======== EXTRAIT À LIRE ========

Les policiers ne sont pas contents. Ils devront encore attendre avant de toucher leur «performance bonus». Recommandé dans le rapport du Pay Research Bureau de 2016, cette mesure a finalement été renvoyée à ce même bureau dans le cadre de son prochain rapport. Ainsi en a décidé un High Powered Committee mis sur pied par le ministère des Finances, apprend-on d’une réponse écrite déposée en décembre par la Défense au Parlement à une question du député Veda Baloomoody.

Une nouvelle qui ne réjouit pas la Police Officers Solidarity Union (POSU). Car la mesure devait profiter à divers grades, de constable à inspecteur dans le cadre d’un système d’évaluation [voir p.111, recommandation 14.2.9] préconisé par le rapport, rendu public le 1er avril 2016. Le sujet avait été abordé lors d’une rencontre entre ce syndicat et l’administration de la police avait eu lieu le 24 novembre 2017 notamment sur cette question.

========

* [CONSIGNE]: Recopiez mot pour mot l'intégralité de l'extrait ci-dessus consacré à la prime de performance des policiers.

======== DONNÉES FOURNIES ========

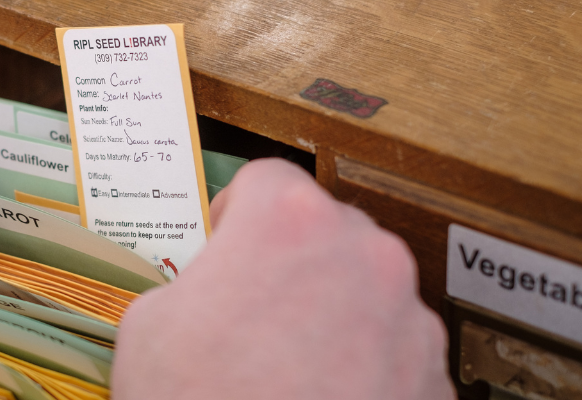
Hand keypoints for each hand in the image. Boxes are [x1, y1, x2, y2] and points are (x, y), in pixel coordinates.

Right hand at [112, 159, 452, 398]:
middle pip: (327, 229)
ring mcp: (408, 318)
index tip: (226, 244)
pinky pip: (395, 349)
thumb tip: (212, 288)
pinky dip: (366, 365)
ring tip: (288, 366)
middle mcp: (364, 255)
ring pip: (368, 289)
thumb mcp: (150, 323)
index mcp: (289, 222)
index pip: (267, 179)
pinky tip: (322, 396)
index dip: (236, 213)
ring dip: (334, 312)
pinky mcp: (432, 377)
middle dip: (292, 261)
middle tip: (253, 312)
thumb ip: (195, 280)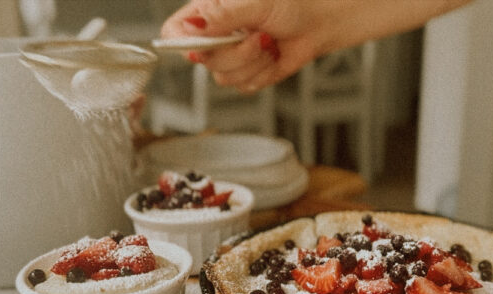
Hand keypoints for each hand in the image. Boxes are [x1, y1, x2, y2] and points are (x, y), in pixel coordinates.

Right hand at [160, 0, 334, 92]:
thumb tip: (193, 26)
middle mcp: (215, 36)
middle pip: (203, 60)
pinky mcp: (247, 74)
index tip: (202, 48)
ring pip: (224, 78)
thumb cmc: (290, 4)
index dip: (182, 44)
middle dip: (235, 53)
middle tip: (258, 36)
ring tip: (269, 42)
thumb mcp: (255, 2)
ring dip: (253, 63)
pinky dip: (263, 73)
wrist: (318, 23)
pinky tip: (272, 56)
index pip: (174, 31)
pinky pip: (244, 86)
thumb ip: (223, 14)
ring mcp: (230, 57)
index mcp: (208, 12)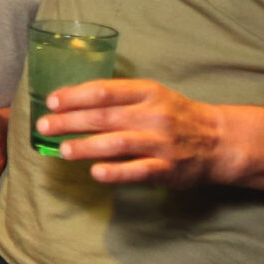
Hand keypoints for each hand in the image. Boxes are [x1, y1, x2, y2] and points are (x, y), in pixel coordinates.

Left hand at [36, 79, 229, 188]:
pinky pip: (138, 170)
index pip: (104, 90)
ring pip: (117, 143)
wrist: (219, 140)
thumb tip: (73, 103)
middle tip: (44, 126)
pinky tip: (95, 172)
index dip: (75, 96)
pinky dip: (115, 172)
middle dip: (70, 121)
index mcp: (147, 92)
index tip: (51, 102)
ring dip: (86, 146)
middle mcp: (153, 115)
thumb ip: (120, 99)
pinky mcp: (167, 168)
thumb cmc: (177, 116)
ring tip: (63, 150)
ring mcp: (161, 142)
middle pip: (104, 116)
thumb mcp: (152, 97)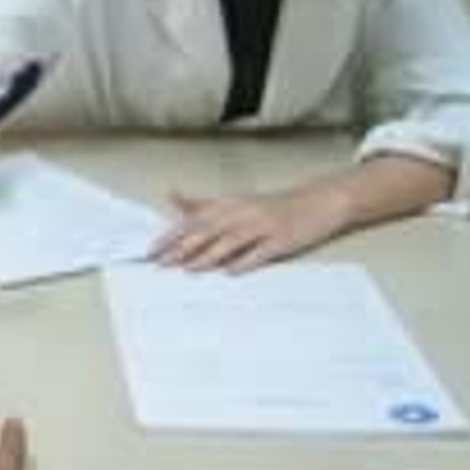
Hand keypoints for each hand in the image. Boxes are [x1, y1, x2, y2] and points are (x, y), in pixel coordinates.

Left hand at [151, 186, 350, 271]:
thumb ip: (202, 203)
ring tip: (187, 268)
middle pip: (206, 231)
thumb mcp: (234, 201)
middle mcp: (242, 212)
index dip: (170, 235)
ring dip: (207, 256)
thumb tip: (170, 197)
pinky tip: (230, 272)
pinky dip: (245, 261)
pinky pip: (261, 252)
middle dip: (181, 248)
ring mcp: (263, 226)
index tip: (151, 250)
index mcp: (229, 204)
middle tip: (160, 262)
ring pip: (230, 241)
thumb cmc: (271, 205)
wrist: (318, 201)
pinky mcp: (282, 239)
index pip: (192, 220)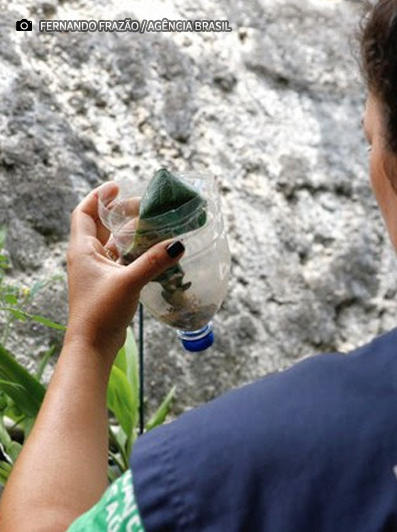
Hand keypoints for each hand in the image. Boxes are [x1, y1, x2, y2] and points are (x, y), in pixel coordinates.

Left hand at [65, 182, 183, 358]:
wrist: (93, 345)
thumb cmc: (101, 312)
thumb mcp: (129, 282)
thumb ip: (154, 261)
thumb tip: (178, 243)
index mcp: (83, 250)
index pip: (85, 213)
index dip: (99, 197)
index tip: (117, 186)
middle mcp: (88, 257)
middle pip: (102, 225)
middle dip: (121, 213)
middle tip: (144, 206)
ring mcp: (98, 272)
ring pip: (114, 243)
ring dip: (130, 232)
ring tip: (152, 224)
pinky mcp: (109, 284)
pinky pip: (122, 260)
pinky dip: (135, 252)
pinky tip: (153, 252)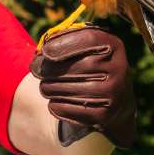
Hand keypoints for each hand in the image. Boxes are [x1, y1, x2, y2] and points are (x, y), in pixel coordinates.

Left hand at [29, 25, 135, 147]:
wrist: (115, 99)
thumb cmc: (89, 66)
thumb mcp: (85, 48)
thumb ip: (65, 40)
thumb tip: (42, 51)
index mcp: (113, 46)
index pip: (88, 40)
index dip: (62, 44)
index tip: (44, 51)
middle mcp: (118, 68)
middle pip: (69, 67)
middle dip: (45, 69)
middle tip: (36, 70)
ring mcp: (112, 93)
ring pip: (60, 89)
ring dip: (46, 87)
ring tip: (49, 86)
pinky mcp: (102, 114)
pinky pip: (62, 108)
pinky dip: (54, 105)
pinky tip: (58, 101)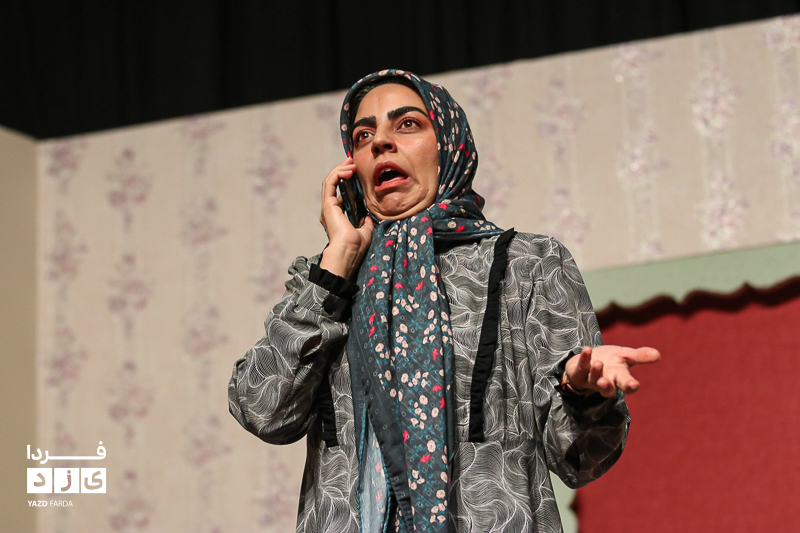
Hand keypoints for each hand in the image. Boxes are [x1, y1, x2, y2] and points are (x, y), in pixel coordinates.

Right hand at [319, 158, 373, 278]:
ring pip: (330, 181)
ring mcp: (328, 207)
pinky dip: (338, 174)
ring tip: (351, 162)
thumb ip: (365, 221)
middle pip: (334, 184)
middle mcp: (330, 211)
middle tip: (352, 161)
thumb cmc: (356, 246)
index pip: (341, 193)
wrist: (348, 252)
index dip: (348, 182)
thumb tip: (369, 214)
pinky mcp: (328, 204)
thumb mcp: (365, 230)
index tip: (357, 173)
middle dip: (343, 170)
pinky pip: (330, 184)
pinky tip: (348, 169)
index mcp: (337, 217)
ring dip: (341, 169)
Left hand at [562, 345, 660, 397]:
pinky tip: (587, 349)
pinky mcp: (578, 372)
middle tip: (607, 383)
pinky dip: (584, 358)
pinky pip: (581, 366)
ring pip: (593, 379)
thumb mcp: (626, 355)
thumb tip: (658, 355)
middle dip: (609, 387)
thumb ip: (640, 356)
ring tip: (598, 364)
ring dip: (595, 372)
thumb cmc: (609, 360)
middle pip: (608, 388)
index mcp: (619, 378)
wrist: (587, 360)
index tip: (634, 385)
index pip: (626, 385)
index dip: (630, 386)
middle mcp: (605, 381)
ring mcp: (590, 378)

========

* [VOTRE RÉPONSE]:
Les policiers ne sont pas contents. Ils devront encore attendre avant de toucher leur «performance bonus». Recommandé dans le rapport du Pay Research Bureau de 2016, cette mesure a finalement été renvoyée à ce même bureau dans le cadre de son prochain rapport. Ainsi en a décidé un High Powered Committee mis sur pied par le ministère des Finances, apprend-on d’une réponse écrite déposée en décembre par la Défense au Parlement à une question du député Veda Baloomoody.

Une nouvelle qui ne réjouit pas la Police Officers Solidarity Union (POSU). Car la mesure devait profiter à divers grades, de constable à inspecteur dans le cadre d’un système d’évaluation [voir p.111, recommandation 14.2.9] préconisé par le rapport, rendu public le 1er avril 2016. Le sujet avait été abordé lors d’une rencontre entre ce syndicat et l’administration de la police avait eu lieu le 24 novembre 2017 notamment sur cette question.